Bad Teacher (Kasdan, 2011)
Bad Teacher has a lot of problems.
Or, rather, it has one problem that could be described a lot of different ways: it isn’t funny.
Crude is okay in comedy as long as you are laughing. You can have unlikable characters who do unlikable things, and so long as those things are enacted in a funny way or express some half twisted fantasy of what we might like to do if we were not living in the real world, the audience will normally buy in.
Here though Elizabeth Halsey wants a job that will require the least amount of effort from her so that she can have a roof over her head until such time as she can find a rich sucker to take care of her.

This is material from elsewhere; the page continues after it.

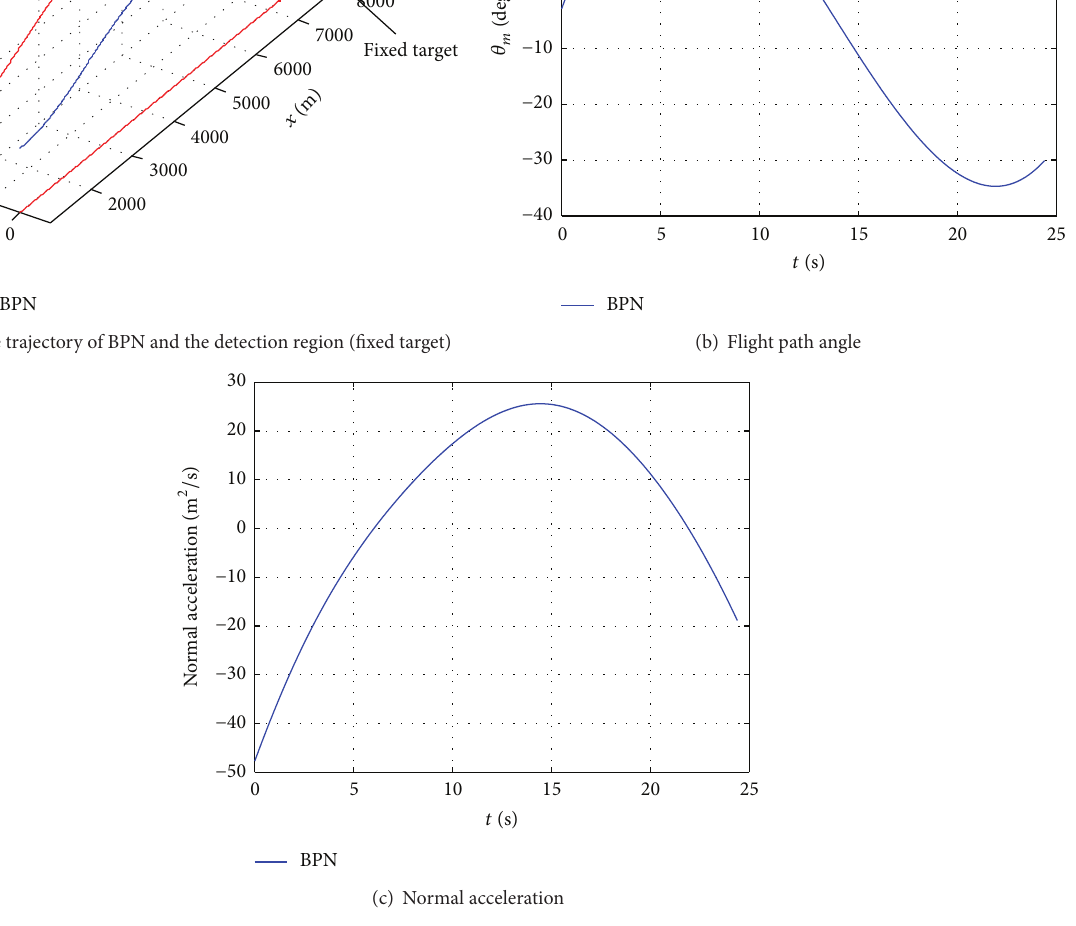
Figure 19: Midcourse simulation of BPN (fixed target).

When her efforts at teaching turn, as the genre determines they must, towards attempts to actually teach, she is still only motivated by a desire to purchase breast implants so that she can more easily snag a rich sugar daddy.
There are funny moments in Bad Teacher, most involving little snippets of wish fulfillment for teachers. I chuckled, for example, at Elizabeth’s willingness to write the the comment “this is stupid” on a paper or to tell a sycophantic student that her cookies “suck.” That’s one note, though, and it’s hammered incessantly. Never is the willingness to transgress the boundaries of teaching combined with enough insight or experience of the actual experience to form a funny scene, much less a funny arc. I’ve actually seen do-it-yourself animated Youtube videos that better express where the exasperation of teachers comes from and that would form a better foundation for a funny movie about how a teacher who didn’t care might respond to such a situation. By the latter half of the film, though, the plot has degenerated into a fairly conventional romantic (I use the term very loosely) triangle that could take place in any office or workplace environment.

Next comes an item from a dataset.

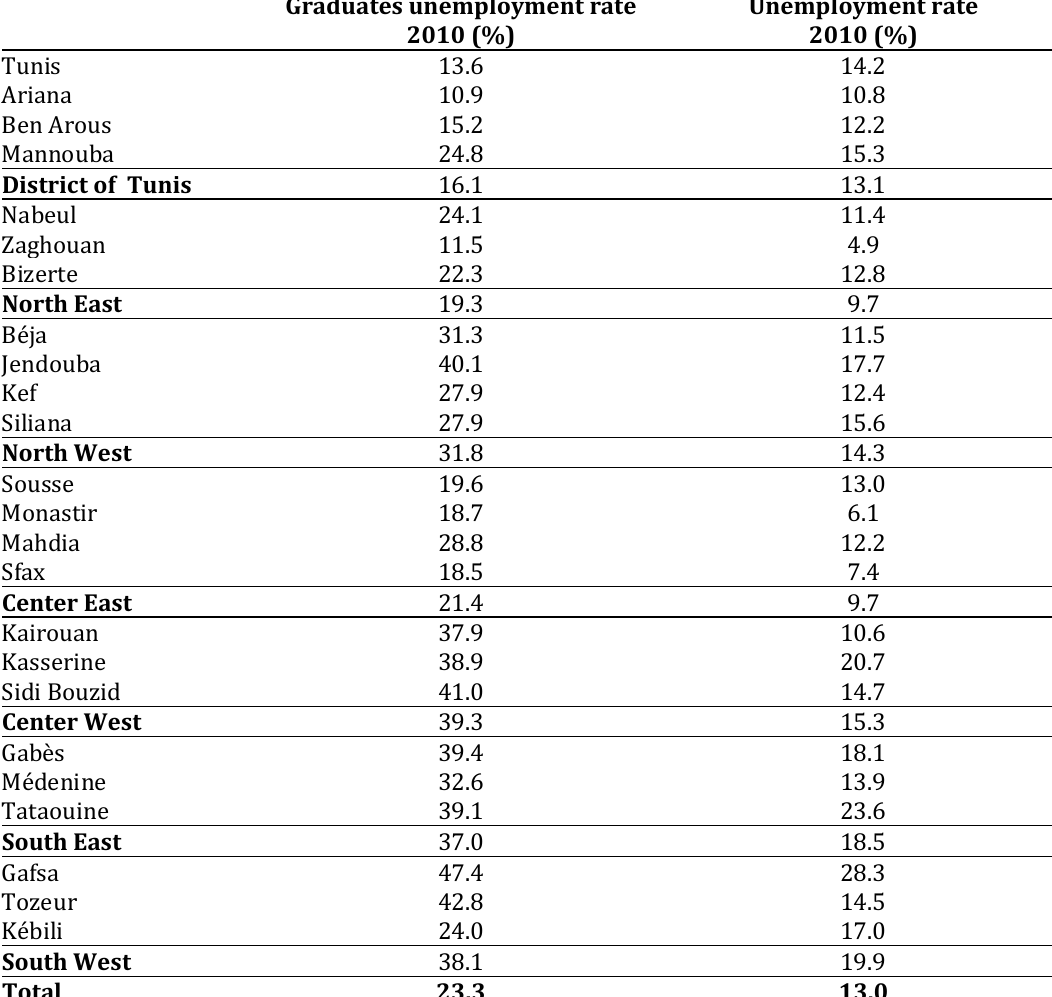
Table 6: Unemployment rates in Tunisia by governorate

All that being said, Cameron Diaz still has vast reservoirs of good will accumulated from her previous work, and while she doesn’t have enough to work with to make the movie enjoyable, her willingness to play along makes it mostly bearable. There’s a trenchant, wry movie in there somewhere in between the accounts of how the school environment numbs the brains of all involved or how standards of beauty make someone who looks like Elizabeth contemplate plastic surgery. Unfortunately, in the end, laziness rules the day. It’s easier to stick Diaz in short shorts and have her do a car wash montage, complete with gawking boys and their dads than it is to give even the slightest thought as to what makes a good or bad teacher.